[AIM OF THE TASK]
Could you format these records as a Markdown table with the columns "Row" and "Text", one non-blank line per row, numbered in order? Leave the pictures out.

[DATASET]
:::::
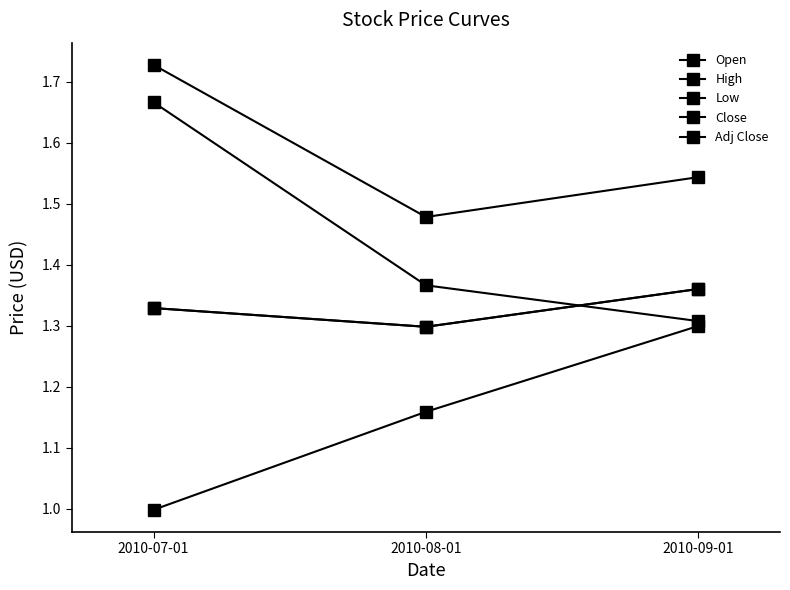

Does the chart have visible grid lines?

No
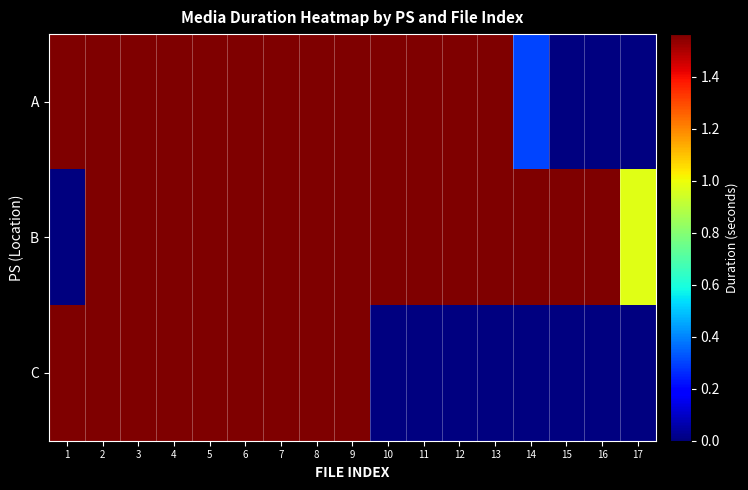

Which series has the largest total across all categories?

B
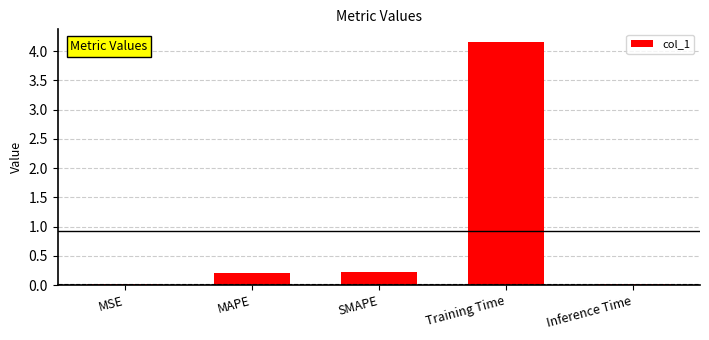

What is the change in value from Training Time to Inference Time?

-4.1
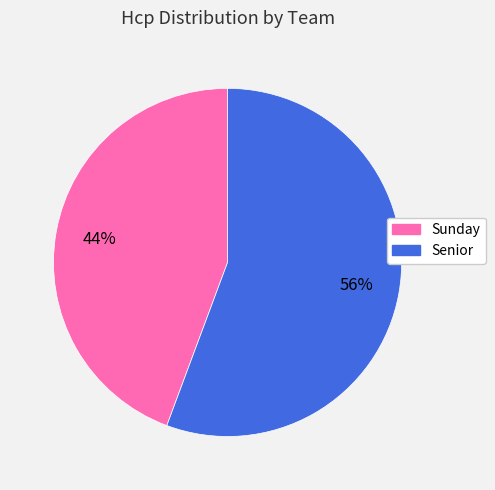

Which category has the smallest portion of the pie?

Sunday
:::::
[RESPONSE AREA]
| Row | Text |
|---|---|
| 1 | Does the chart have visible grid lines? |
| 2 | No |
| 3 | Which series has the largest total across all categories? |
| 4 | B |
| 5 | What is the change in value from Training Time to Inference Time? |
| 6 | -4.1 |
| 7 | Which category has the smallest portion of the pie? |
| 8 | Sunday |